Upon achieving the top of the stairs, Ransom took a second to scan the branching pathways before striking off to his right. The platform sloped upwards, the floor gently bending into a perpendicular wall, but its steep incline didn’t even slow him down. He casually walked up the side of the wall as if Newton’s law of gravity was actually just a suggestion.

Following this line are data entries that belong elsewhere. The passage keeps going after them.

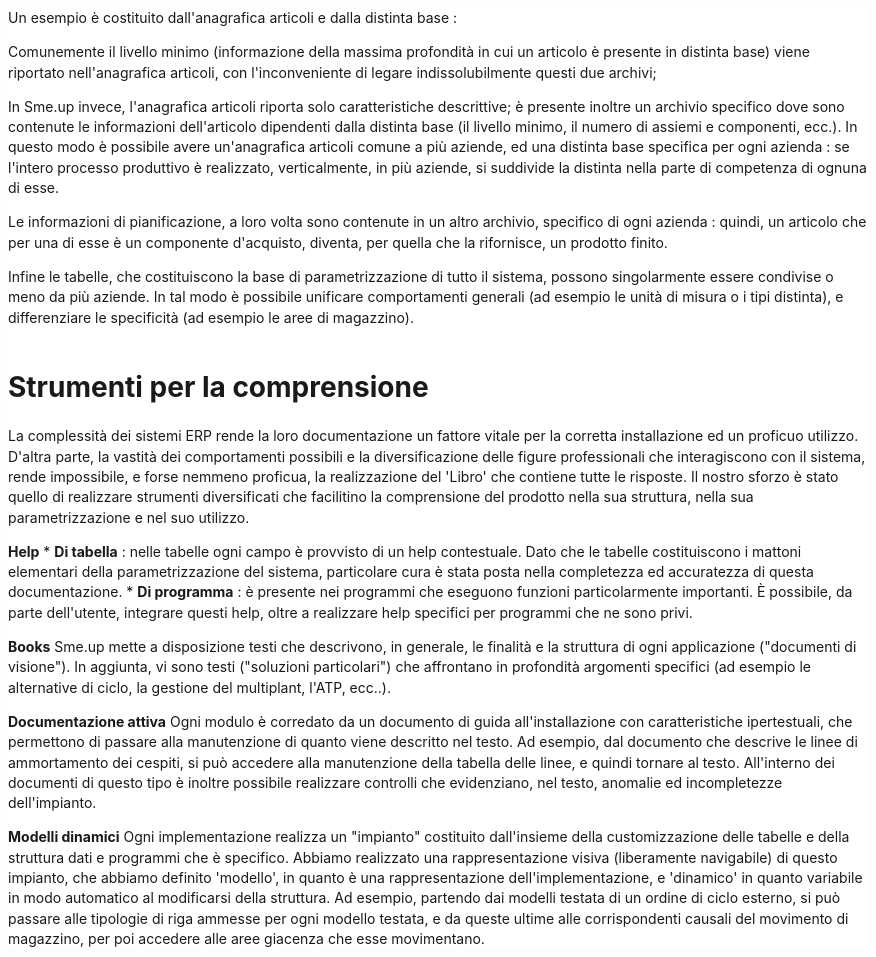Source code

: Un esempio è costituito dall'anagrafica articoli e dalla distinta base : 

Comunemente il livello minimo (informazione della massima profondità in cui un articolo è presente in distinta base) viene riportato nell'anagrafica articoli, con l'inconveniente di legare indissolubilmente questi due archivi;

In Sme.up invece, l'anagrafica articoli riporta solo caratteristiche descrittive; è presente inoltre un archivio specifico dove sono contenute le informazioni dell'articolo dipendenti dalla distinta base (il livello minimo, il numero di assiemi e componenti, ecc.). In questo modo è possibile avere un'anagrafica articoli comune a più aziende, ed una distinta base specifica per ogni azienda :  se l'intero processo produttivo è realizzato, verticalmente, in più aziende, si suddivide la distinta nella parte di competenza di ognuna di esse.

Le informazioni di pianificazione, a loro volta sono contenute in un altro archivio, specifico di ogni azienda :  quindi, un articolo che per una di esse è un componente d'acquisto, diventa, per quella che la rifornisce, un prodotto finito.

Infine le tabelle, che costituiscono la base di parametrizzazione di tutto il sistema, possono singolarmente essere condivise o meno da più aziende. In tal modo è possibile unificare comportamenti generali (ad esempio le unità di misura o i tipi distinta), e differenziare le specificità (ad esempio le aree di magazzino).

# Strumenti per la comprensione
La complessità dei sistemi ERP rende la loro documentazione un fattore vitale per la corretta installazione ed un proficuo utilizzo. D'altra parte, la vastità dei comportamenti possibili e la diversificazione delle figure professionali che interagiscono con il sistema, rende impossibile, e forse nemmeno proficua, la realizzazione del 'Libro' che contiene tutte le risposte.
Il nostro sforzo è stato quello di realizzare strumenti diversificati che facilitino la comprensione del prodotto nella sua struttura, nella sua parametrizzazione e nel suo utilizzo.

**Help**
 \* __Di tabella__ :  nelle tabelle ogni campo è provvisto di un help contestuale. Dato che le tabelle costituiscono i mattoni elementari della parametrizzazione del sistema, particolare cura è stata posta nella completezza ed accuratezza di questa documentazione.
 \* __Di programma__ :  è presente nei programmi che eseguono funzioni particolarmente importanti. È possibile, da parte dell'utente, integrare questi help, oltre a realizzare help specifici per programmi che ne sono privi.

**Books**
Sme.up mette a disposizione testi che descrivono, in generale, le finalità e la struttura di ogni applicazione ("documenti di visione"). In aggiunta, vi sono testi ("soluzioni particolari") che affrontano in profondità argomenti specifici (ad esempio le alternative di ciclo, la gestione del multiplant, l'ATP, ecc..).

**Documentazione attiva**
Ogni modulo è corredato da un documento di guida all'installazione con caratteristiche ipertestuali, che permettono di passare alla manutenzione di quanto viene descritto nel testo. Ad esempio, dal documento che descrive le linee di ammortamento dei cespiti, si può accedere alla manutenzione della tabella delle linee, e quindi tornare al testo. All'interno dei documenti di questo tipo è inoltre possibile realizzare controlli che evidenziano, nel testo, anomalie ed incompletezze dell'impianto.

**Modelli dinamici**
Ogni implementazione realizza un "impianto" costituito dall'insieme della customizzazione delle tabelle e della struttura dati e programmi che è specifico. Abbiamo realizzato una rappresentazione visiva (liberamente navigabile) di questo impianto, che abbiamo definito 'modello', in quanto è una rappresentazione dell'implementazione, e 'dinamico' in quanto variabile in modo automatico al modificarsi della struttura. Ad esempio, partendo dai modelli testata di un ordine di ciclo esterno, si può passare alle tipologie di riga ammesse per ogni modello testata, e da queste ultime alle corrispondenti causali del movimento di magazzino, per poi accedere alle aree giacenza che esse movimentano.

“What are you waiting for?”
The sight of his attorney standing at a right angle above him was odd to say the least, but it wasn’t the strangest thing that Corwin had seen since leaving the mortal world. Raising her arms like a tightrope walker, Blue capered after Ransom on her tip toes.
“Here goes,” said Corwin.
He stepped warily onto the sloping bricks. The feeling was at once reassuring and disorienting. His footing was secure, the gravity shifting so that there was no risk of a backwards fall. Wherever the soles of his boots were planted, that was the new down. However, as he stared into the maze, at the sideways staircases and the floor that was now the wall, he couldn’t help but feel a little bewildered. Maybe his subconscious mind had conjured up this place from the stages of some puzzle video game that he’d once played. It looked nigh impossible to find your way anywhere, that is, unless you happened to be Ransom.